Un día cualquiera, de un año cualquiera de la década de los cuarenta, ella (mi madre) se levanta todas las mañanas antes de las seis para ir al trabajo. Tiene doce años y dobla bolsas de papel, una tras otra, es fácil para ella, lleva haciéndolo desde los nueve. Bajo sus pies, un taburete para que pueda alcanzar el mostrador donde van pasando las bolsas, una tras otra.

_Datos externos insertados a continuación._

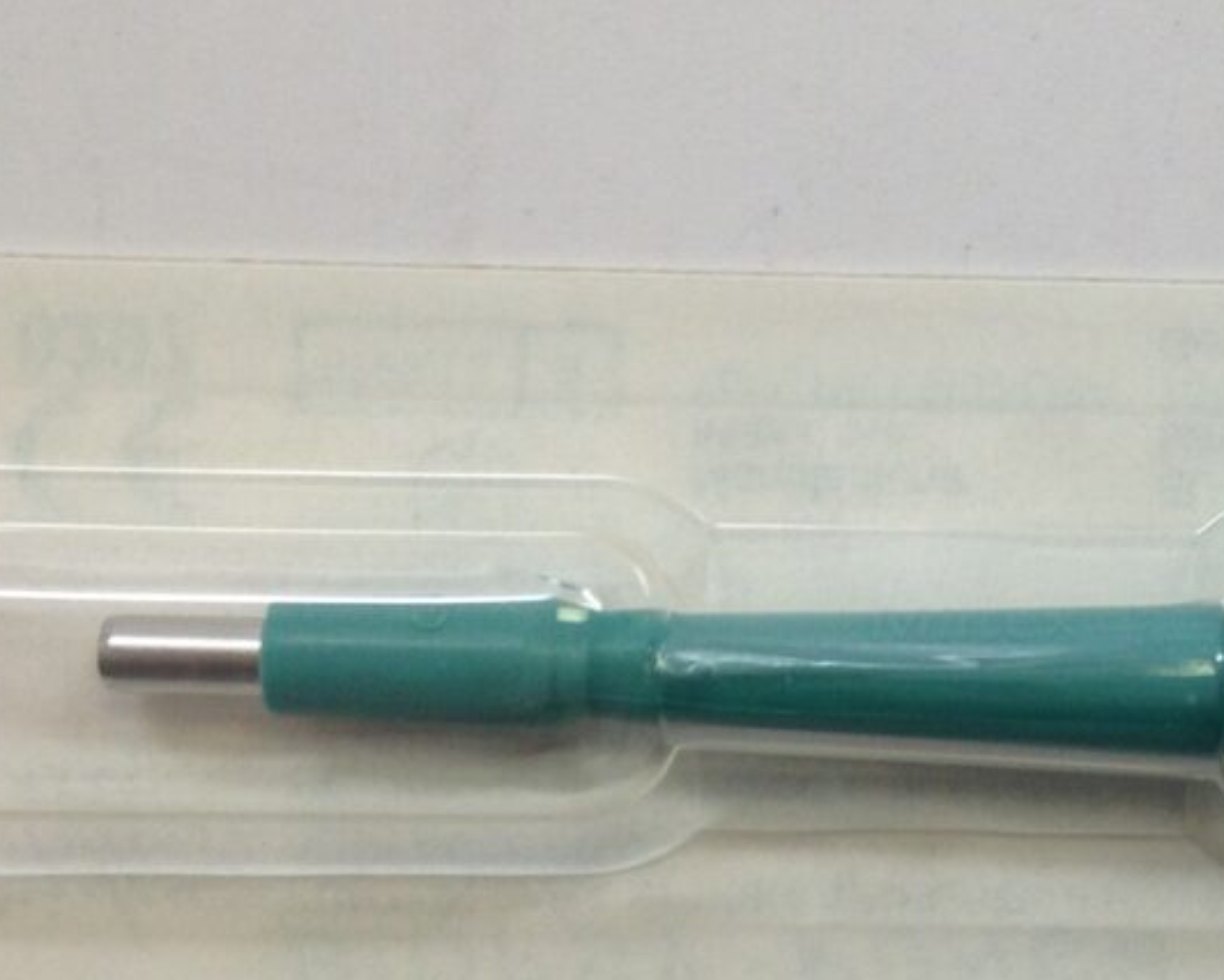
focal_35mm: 93
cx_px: 1219
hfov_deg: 20.0
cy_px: 621
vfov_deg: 16.5
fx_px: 3370
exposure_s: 1/60
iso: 64
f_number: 2.4
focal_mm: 4.12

Después de unas horas y junto a otras niñas va a otra fábrica donde harán lona para los zapatos de los soldados. Recorren un camino largo, inhóspito y eternamente nevado. Son cuatro niñas, cuatro rosas, de las que nadie ha contado su historia. Sus manos, sus pequeñas manos, cogen enormes bobinas de hilo, una tras otra, encima de un taburete.
Al llegar a casa, una madre (mi abuela) que aún no está, ha salido antes de las cinco a vendimiar, o a recoger leña, o a segar trigo, un trabajo tras otro, antes de ir a una fábrica de papel de fumar, donde rellena sobres, uno tras otro.
Un padre (mi abuelo), que no está, encerrado en una lejana cárcel por ayuda a la rebelión, se rebeló jugando a las cartas con sus amigos en el casino en horas equivocadas.
Corren rumores de que habrá un indulto para los que no cometieron delitos de sangre. Una pequeña esperanza para un enorme corazón. Tres hermanos mas pequeños que vuelven de un colegio que ella no conocerá y que quieren comer y ser mimados. Ser niños.
Ella piensa que tiene suerte, el padre de Carmen se ha perdido en alguna fosa común y la madre de María murió enferma de guerra.
Asa pieles de patata en la chimenea y las saborea soñando un futuro.
Al día siguiente se levantará antes de las seis e irá a la fábrica a doblar bolsas de papel, una tras otra. Cogerá bobinas de hilo, una tras otra. Y aún así sonreirá a la vida.
Esta es una historia cotidiana y este monólogo es mi ley de la memoria histórica cotidiana.
Afortunadamente, ella (mi madre) aún le sonrie a la vida.